To address a couple of your points, for public transit I personally prefer trains to busses, mostly because trains don't get slowed down in the same traffic drivers deal with. However, I wouldn't worry about busses stuck in the snow, because it's really going to be very few days out of the year that this might be an issue. I'd also suggest that if you find a place along a bus route that looks really good according to most of your criteria, you'd probably do better to move there than to live in a place along a subway line which in other ways fell far short of your preferences. Busses will get you where you want to go well enough that I'd say you would not want to pass up an otherwise really good place to live just because it was located near a bus line rather than a train line.

Keep in mind too that rail transit takes the form of both subway/light rail and commuter trains. Which works better depends on your preferences. The commuter tains run less frequently than the subway, and don't run as late at night as the subway, but the commuter rail lines extend farther out from downtown Boston, making it possible to live in a more suburban locale if you prefer, while still having access to public transit.

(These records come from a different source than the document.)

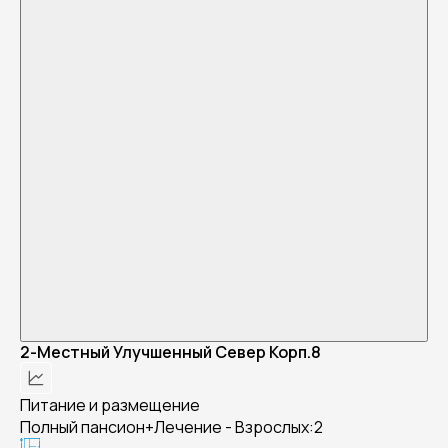
2-Местный Улучшенный Север Корп.8
Питание и размещение
Полный пансион+Лечение - Взрослых:2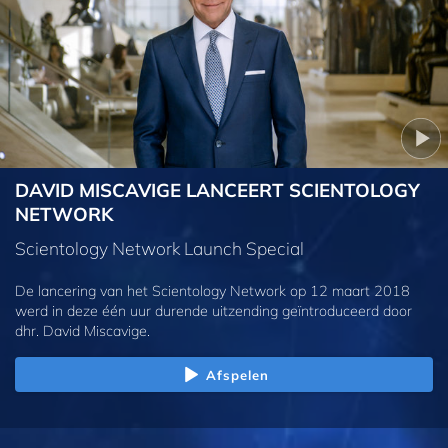
DAVID MISCAVIGE LANCEERT SCIENTOLOGY
NETWORK
Scientology Network Launch Special
De lancering van het Scientology Network op 12 maart 2018
werd in deze één uur durende uitzending geïntroduceerd door
dhr. David Miscavige.
Afspelen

You mentioned the friendliness of people in Charlotte. A subject which has been discussed to death on this forum is that Bostonians have a reputation for being unfriendly, cold, reserved, aloof, whichever term you prefer. My take on this is that individual situations vary a lot. You may find yourself in a light, chatty conversation with a stranger from time to time, and I find that people around here often tend to be more relaxed, and inclined to converse with strangers, in intimate settings like bars and coffee shops. Generally, you'll find people here less inclined to make it a habit to engage in idle chat with strangers as a matter of course than what you've probably experienced in Charlotte. Just keep in mind that sometimes people do chat with strangers in Boston, but it's generally accepeted that this is not always going to happen, and that it's considered impolite to keep pushing to engage a stranger in conversation when the person shows no interest in doing so after your first attempt at conversing.